### Your assignment
Whenever the word "pixels" appears in a line of the data below, copy that line.

(Entries provided)

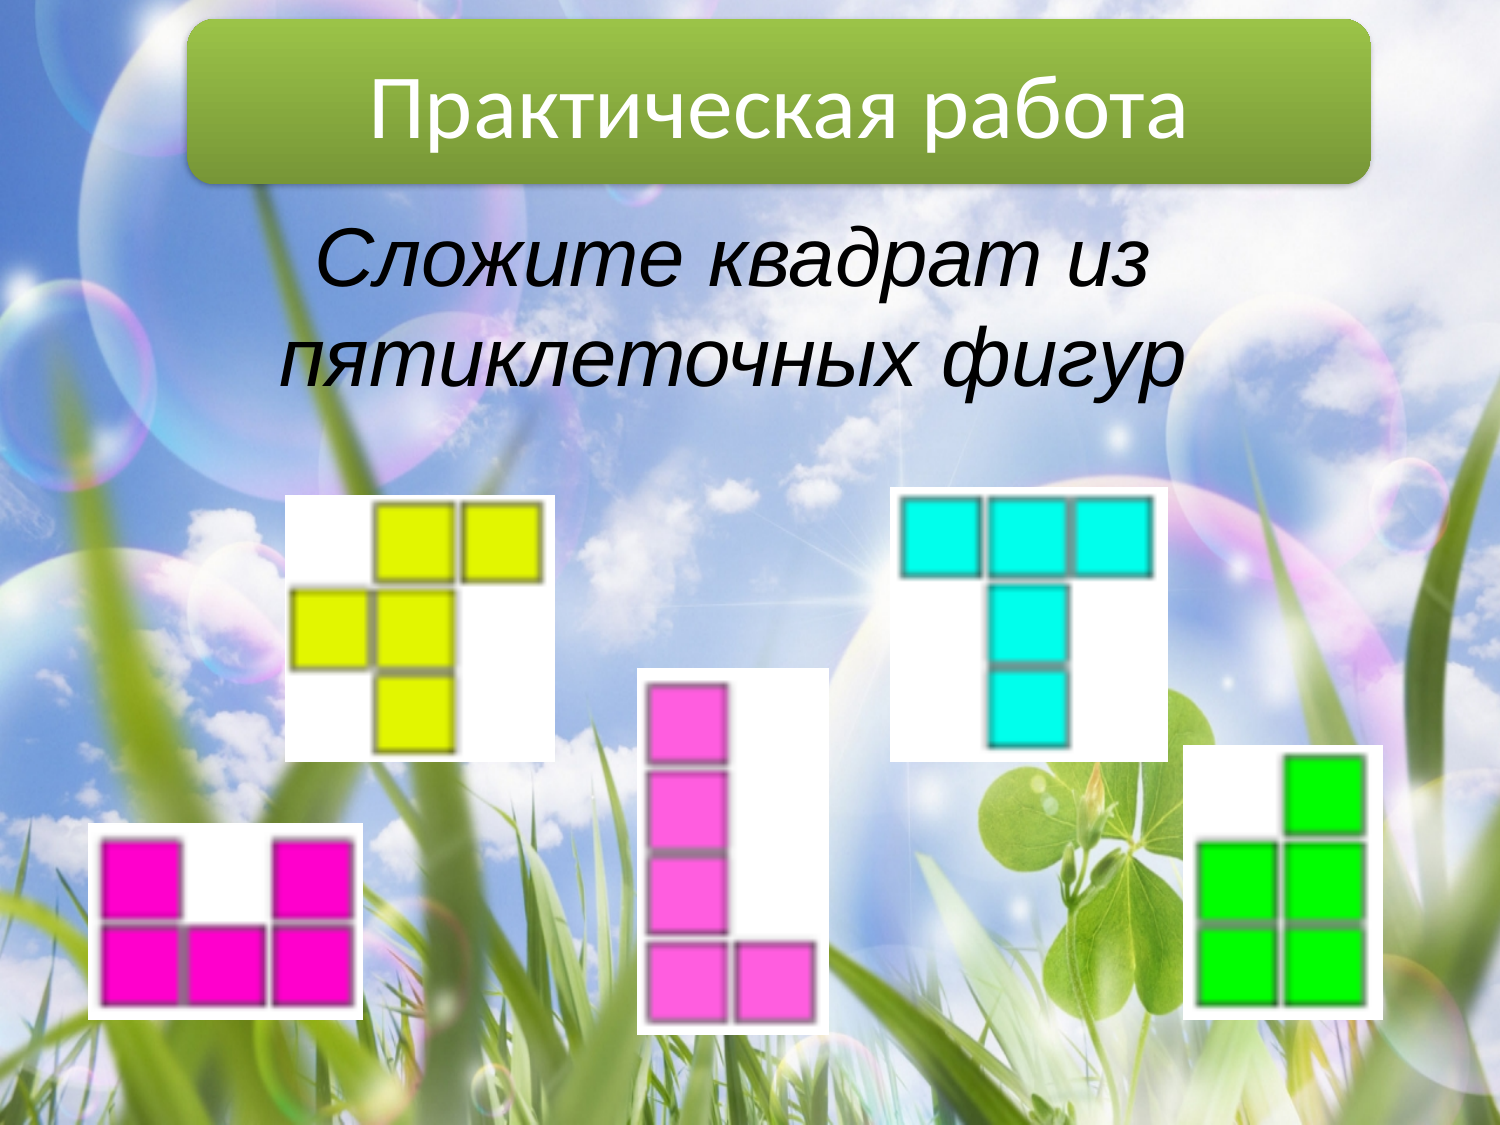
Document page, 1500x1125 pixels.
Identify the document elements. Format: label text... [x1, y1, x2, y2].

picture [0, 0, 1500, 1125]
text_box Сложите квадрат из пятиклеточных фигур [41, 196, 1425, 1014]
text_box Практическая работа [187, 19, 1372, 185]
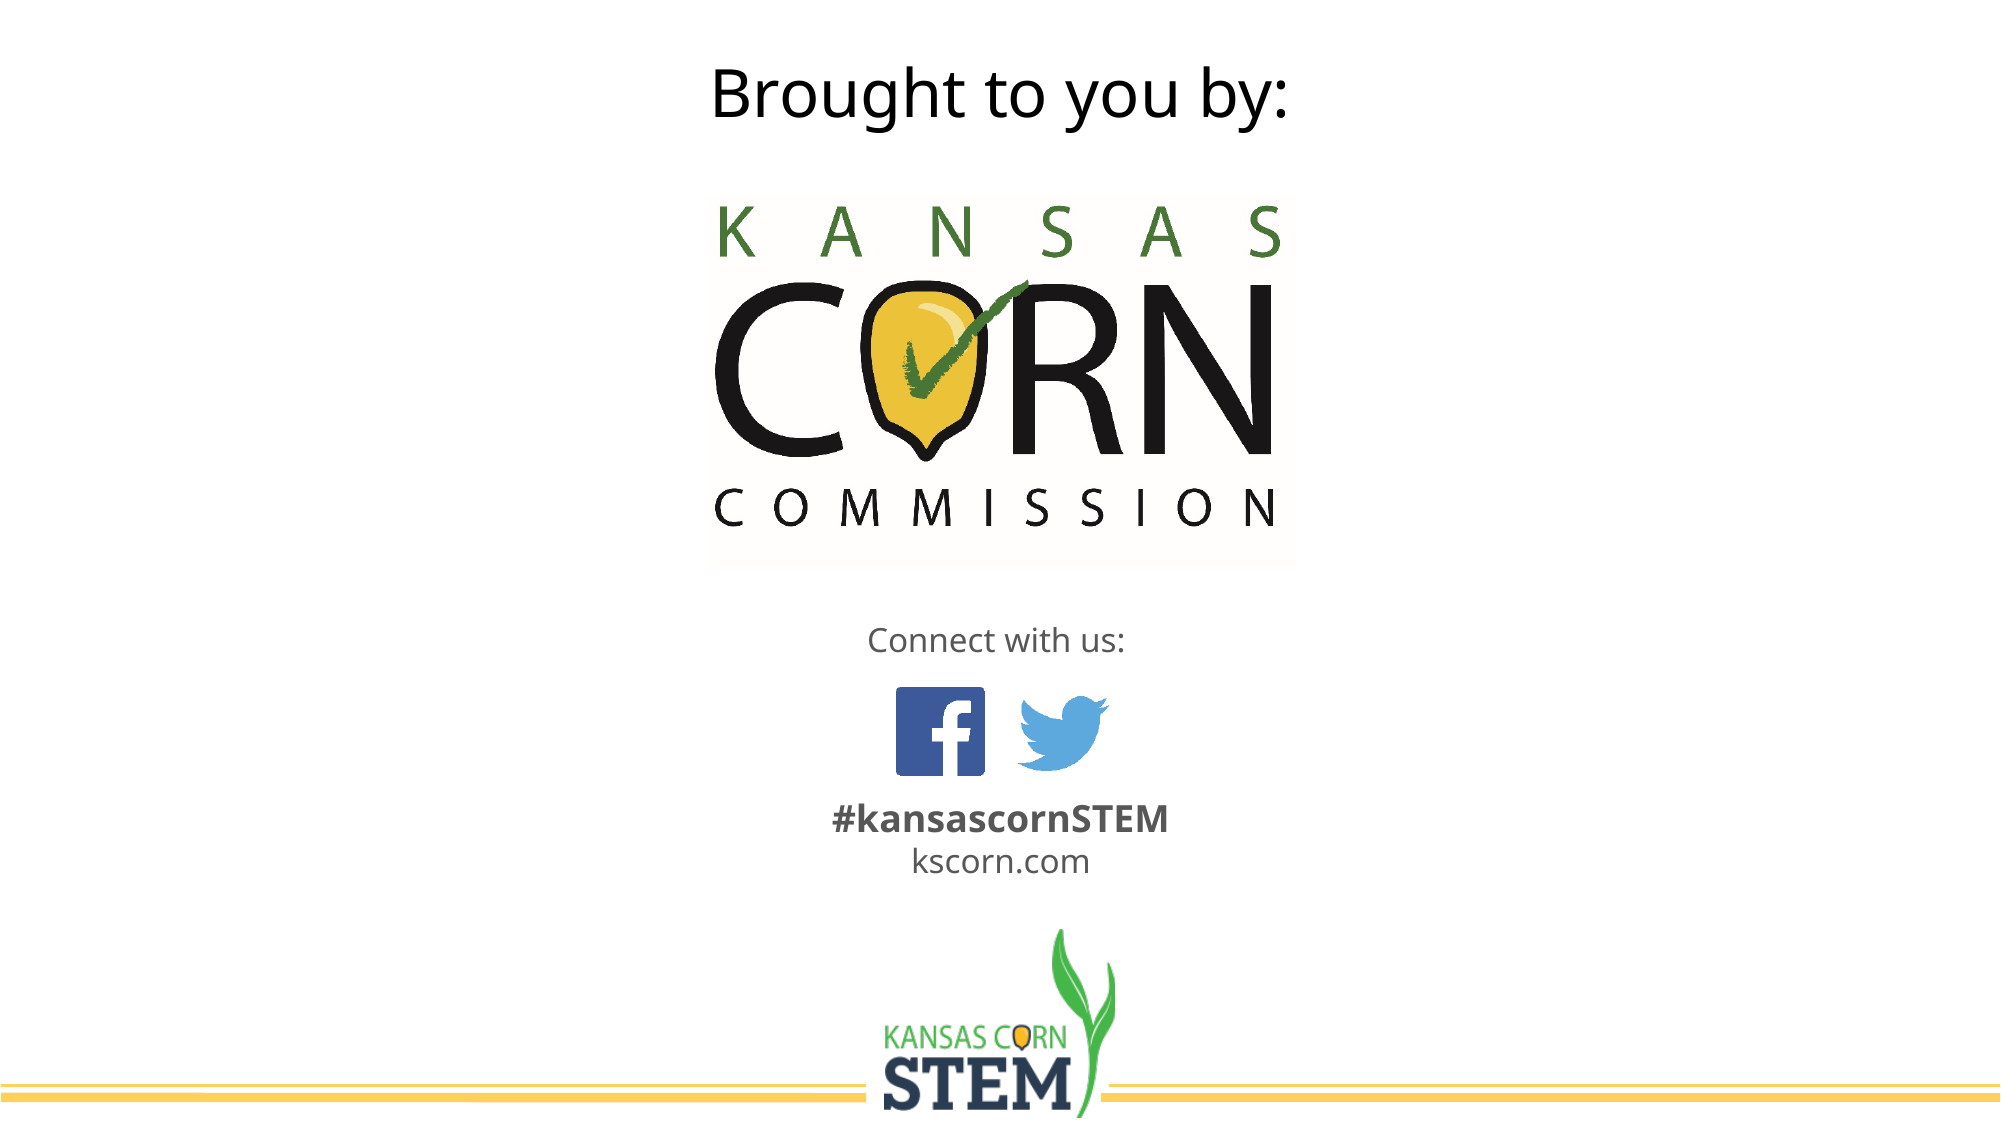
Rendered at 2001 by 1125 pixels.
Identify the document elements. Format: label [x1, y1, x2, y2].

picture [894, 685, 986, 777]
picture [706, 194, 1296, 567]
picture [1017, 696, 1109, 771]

(End Entries provided)
(Entries provided)

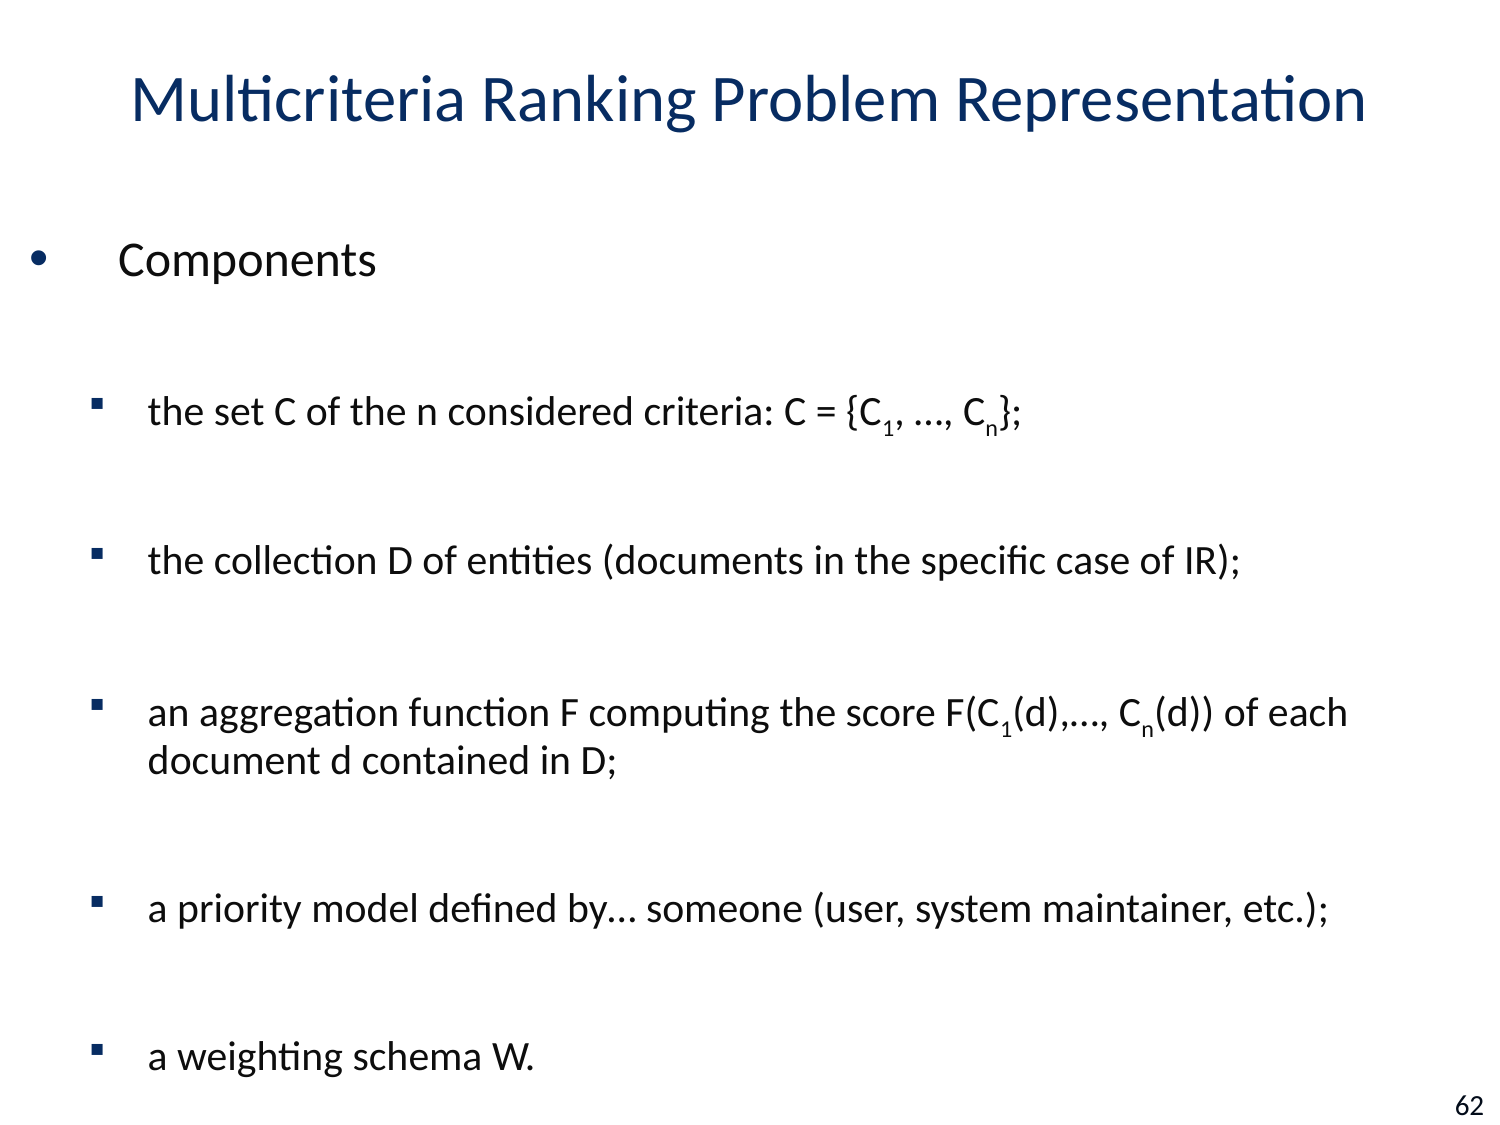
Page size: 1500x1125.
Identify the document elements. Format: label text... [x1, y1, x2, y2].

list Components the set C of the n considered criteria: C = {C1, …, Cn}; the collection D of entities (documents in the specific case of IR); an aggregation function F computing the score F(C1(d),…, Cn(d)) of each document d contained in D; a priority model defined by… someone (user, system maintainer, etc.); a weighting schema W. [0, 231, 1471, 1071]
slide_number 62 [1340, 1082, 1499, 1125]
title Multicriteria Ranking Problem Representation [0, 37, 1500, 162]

(End Entries provided)

### Answer space
Document page, 1500x1125 pixels.
Rendered at 2001 by 1125 pixels.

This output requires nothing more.